These larger eruptions reduce solar radiation reaching the Earth’s surface, lower temperatures in the lower troposphere, and change atmospheric circulation patterns. In the case of Pinatubo, global tropospheric temperatures fell by up to 4°C, but northern hemisphere winters warmed.
Volcanoes erupt a mix of gases, including greenhouse gases, aerosols and gases that can react with other atmospheric constituents. Atmospheric reactions with volcanic gases can rapidly produce substances such as sulphuric acid (and related sulphates) that act as aerosols, cooling the atmosphere.
Longer-term additions of carbon dioxide have warming impacts. Larger-scale volcanic eruptions, whose ash clouds reach stratospheric levels, have the biggest climatic impacts: the larger and more prolonged the eruption period, the larger the impacts.
These types of eruptions are thought to have been a partial cause for the Little Ice Age period, a global cooling event of about 0.5°C that lasted from the 15th to the late 19th century. Super volcanoes such as Yellowstone (USA), Toba (Indonesia) and Taupo (New Zealand) can, theoretically, produce very large-volume eruptions that have significant climate impacts, but there is uncertainty over how long these eruptions influence climate.
Perhaps the strongest evidence for answering whether our (human) emissions or volcanoes have a stronger influence on climate lies in the scale of greenhouse gas production. Since 2015, global anthropogenic carbon dioxide emissions have been around 35 to 37 billion tonnes per year. Annual volcanic CO₂ emissions are around 200 million tonnes.
In 2018, anthropogenic CO₂ emissions were 185 times higher than volcanic emissions. This is an astounding statistic and one of the factors persuading some geologists and natural scientists to propose a new geological epoch called the Anthropocene in recognition that humans are exceeding the impacts of many natural global processes, particularly since the 1950s.
There is evidence that volcanoes have strongly influenced climate on geological time scales, but, since 1950 in particular, it is Homo sapiens who has had by far the largest impact on climate. Let us not give up our CO₂ emission-reduction aspirations. Volcanoes may not save the day.

## Data section
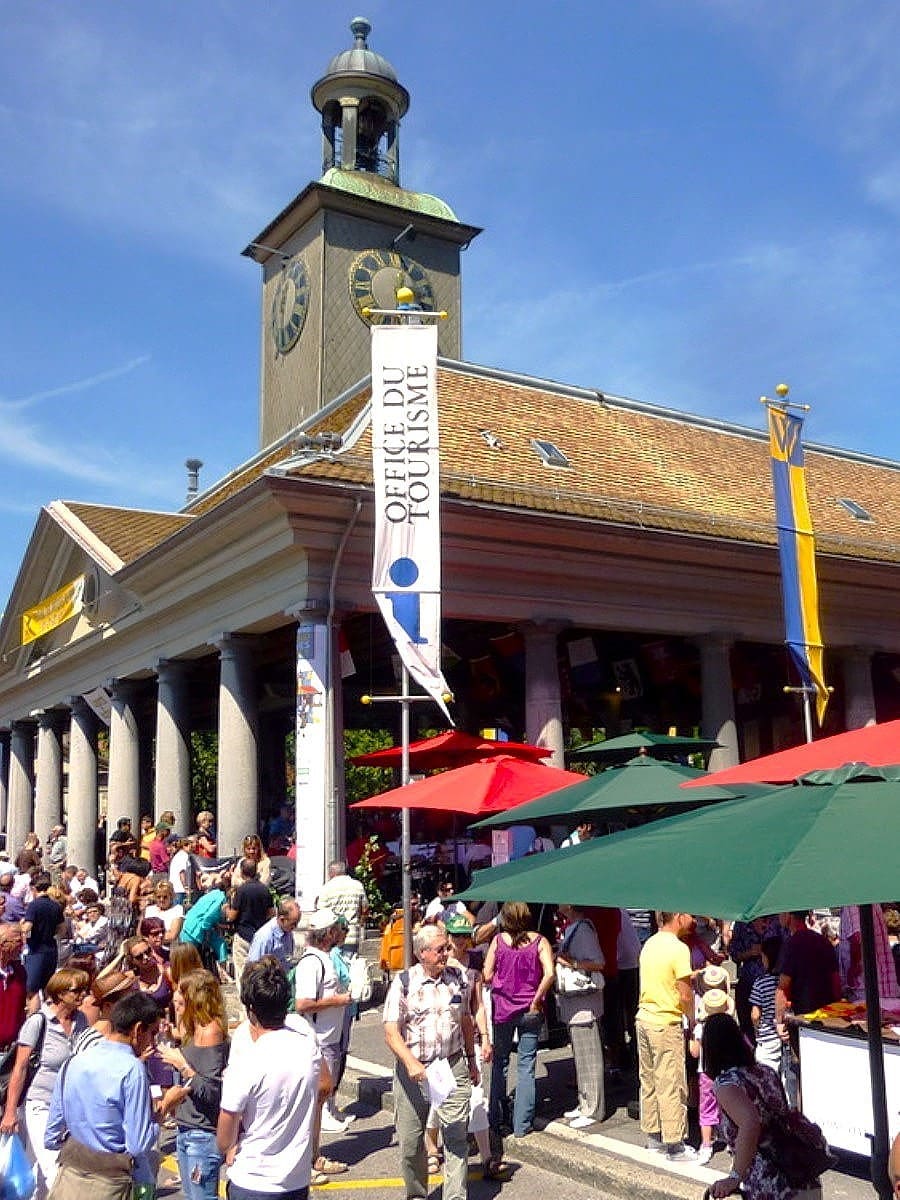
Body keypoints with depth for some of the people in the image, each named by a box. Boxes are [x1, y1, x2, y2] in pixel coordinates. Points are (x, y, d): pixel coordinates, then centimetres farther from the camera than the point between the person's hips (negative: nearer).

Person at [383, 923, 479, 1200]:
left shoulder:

## Task requirements
1 > In the volcano passage, how many times higher were anthropogenic CO₂ emissions than volcanic emissions in 2018?
2 > Transcribe everything in the volcano passage from "These types of" down to "200 million tonnes.".
3 > Condense the paragraph of the volcano passage beginning "Perhaps the strongest evidence" into a shorter version that keeps its main facts.
Answer from the volcano passage alone, not from the lines.

## Outputs by task
1 > They were 185 times higher.

2 >
These types of eruptions are thought to have been a partial cause for the Little Ice Age period, a global cooling event of about 0.5°C that lasted from the 15th to the late 19th century. Super volcanoes such as Yellowstone (USA), Toba (Indonesia) and Taupo (New Zealand) can, theoretically, produce very large-volume eruptions that have significant climate impacts, but there is uncertainty over how long these eruptions influence climate.
Perhaps the strongest evidence for answering whether our (human) emissions or volcanoes have a stronger influence on climate lies in the scale of greenhouse gas production. Since 2015, global anthropogenic carbon dioxide emissions have been around 35 to 37 billion tonnes per year. Annual volcanic CO₂ emissions are around 200 million tonnes.

3 > The best evidence for whether human emissions or volcanoes influence climate more is the scale of greenhouse gas output: since 2015, human CO₂ emissions have run about 35 to 37 billion tonnes a year, against roughly 200 million tonnes a year from volcanoes.